As the Bitcoin halving event approaches, market participants, particularly professional traders, are closely monitoring the changes in the ecosystem. Throughout history, the anticipation surrounding halving events has created a bullish sentiment, typically seen in the months following the halving rather than on the exact date. This is due to the delayed impact of reduced mining output on the market.
Bitcoin miners, who play a crucial role in the ecosystem, often choose to accumulate their holdings instead of selling them daily. They do this in anticipation of a bullish market, a sentiment supported by Bitcoin’s 59% appreciation year-to-date in 2024. This collective expectation of market appreciation further restricts the supply available for sale, potentially driving prices higher.
However, some analysts caution against overly simplistic expectations of post-halving price surges, pointing out that Bitcoin’s price trajectory over the past 15 years has been influenced by various external factors. These factors include overall economic trends, investor risk appetite, monetary policies, and Bitcoin’s correlation with the stock market. Given this complexity, relying solely on historical patterns from previous halvings may be overly optimistic.
In preparation for the Bitcoin halving, professional traders are increasingly utilizing options strategies.

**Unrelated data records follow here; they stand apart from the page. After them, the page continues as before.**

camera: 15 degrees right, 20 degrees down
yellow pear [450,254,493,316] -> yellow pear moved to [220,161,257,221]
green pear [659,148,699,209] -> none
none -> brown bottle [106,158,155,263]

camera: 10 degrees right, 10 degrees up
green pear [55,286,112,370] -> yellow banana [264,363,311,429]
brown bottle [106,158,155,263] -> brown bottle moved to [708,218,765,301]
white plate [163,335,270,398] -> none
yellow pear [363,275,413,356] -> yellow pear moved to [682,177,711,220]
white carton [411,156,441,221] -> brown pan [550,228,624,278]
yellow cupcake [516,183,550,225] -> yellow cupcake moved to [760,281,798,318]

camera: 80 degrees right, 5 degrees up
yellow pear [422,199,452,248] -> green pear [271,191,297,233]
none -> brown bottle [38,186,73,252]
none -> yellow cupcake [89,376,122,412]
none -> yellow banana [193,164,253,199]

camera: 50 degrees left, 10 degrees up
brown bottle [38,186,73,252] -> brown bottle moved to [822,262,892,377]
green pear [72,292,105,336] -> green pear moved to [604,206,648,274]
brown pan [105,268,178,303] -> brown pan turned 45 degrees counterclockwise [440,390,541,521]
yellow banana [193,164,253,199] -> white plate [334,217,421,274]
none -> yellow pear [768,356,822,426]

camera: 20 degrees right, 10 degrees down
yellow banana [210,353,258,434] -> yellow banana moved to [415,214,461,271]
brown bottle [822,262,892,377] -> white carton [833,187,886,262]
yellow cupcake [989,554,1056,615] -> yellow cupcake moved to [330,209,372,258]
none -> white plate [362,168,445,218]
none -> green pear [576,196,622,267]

This approach allows them to leverage positions with a relatively small upfront deposit, avoiding the direct risk of liquidation associated with futures markets.
The open interest for options expiring on June 28 at Deribit has reached $4.5 billion, indicating a significant imbalance between bullish and bearish positions. Bullish call options outnumber bearish put options by threefold. However, a deeper analysis is necessary as the cryptocurrency trading community tends to lean towards optimism.

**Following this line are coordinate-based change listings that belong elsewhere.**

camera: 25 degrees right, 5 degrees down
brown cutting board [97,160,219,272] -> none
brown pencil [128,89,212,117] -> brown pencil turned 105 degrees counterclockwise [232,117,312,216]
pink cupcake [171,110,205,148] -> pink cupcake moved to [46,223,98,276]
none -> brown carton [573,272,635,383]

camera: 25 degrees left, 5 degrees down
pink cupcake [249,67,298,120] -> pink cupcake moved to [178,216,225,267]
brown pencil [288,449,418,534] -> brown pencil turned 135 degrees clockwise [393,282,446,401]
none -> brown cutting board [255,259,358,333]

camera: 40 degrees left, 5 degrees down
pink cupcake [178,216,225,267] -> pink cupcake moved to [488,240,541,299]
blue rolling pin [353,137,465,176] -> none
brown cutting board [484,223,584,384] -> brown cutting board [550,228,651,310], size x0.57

There are call options with extremely high targets, such as $140,000 and $200,000 for the June 28 expiry, which may be overly ambitious. Excluding these high targets, the realistic open interest for call options is approximately $2.72 billion. On the other hand, several put options were placed before Bitcoin’s surge above $50,000, reducing their profitability potential. Currently, there is only $250 million open interest in put options with a strike price of $57,000 or higher.
Bitcoin’s unexpected performance surge has caught bearish traders off guard. Factors such as the successful approval of a spot exchange-traded fund in the U.S., a drop in inflation to 3%, and the absence of a predicted global economic recession by June 28 have contributed to this. As a result, bearish scenarios related to the Bitcoin halving are becoming increasingly unlikely.
Speculations of a “death spiral” triggered by reduced block rewards and a subsequent decline in miner participation have consistently been debunked. Bitcoin’s network adjusts its difficulty every 2016 blocks to ensure stability, even in the face of fluctuating hashrate levels.
In a hypothetical scenario where Bitcoin’s price drops to $47,000 by June 28, the open interest for put options would be $422 million. In contrast, call options up to $46,000 account for a $670 million exposure, indicating a market inclination towards neutral-to-bullish strategies for the Bitcoin halving, at least by the June 28 expiry.
It is important to note that this article does not provide investment advice or recommendations. Every investment and trading decision involves risk, and readers should conduct their own research before making any decisions.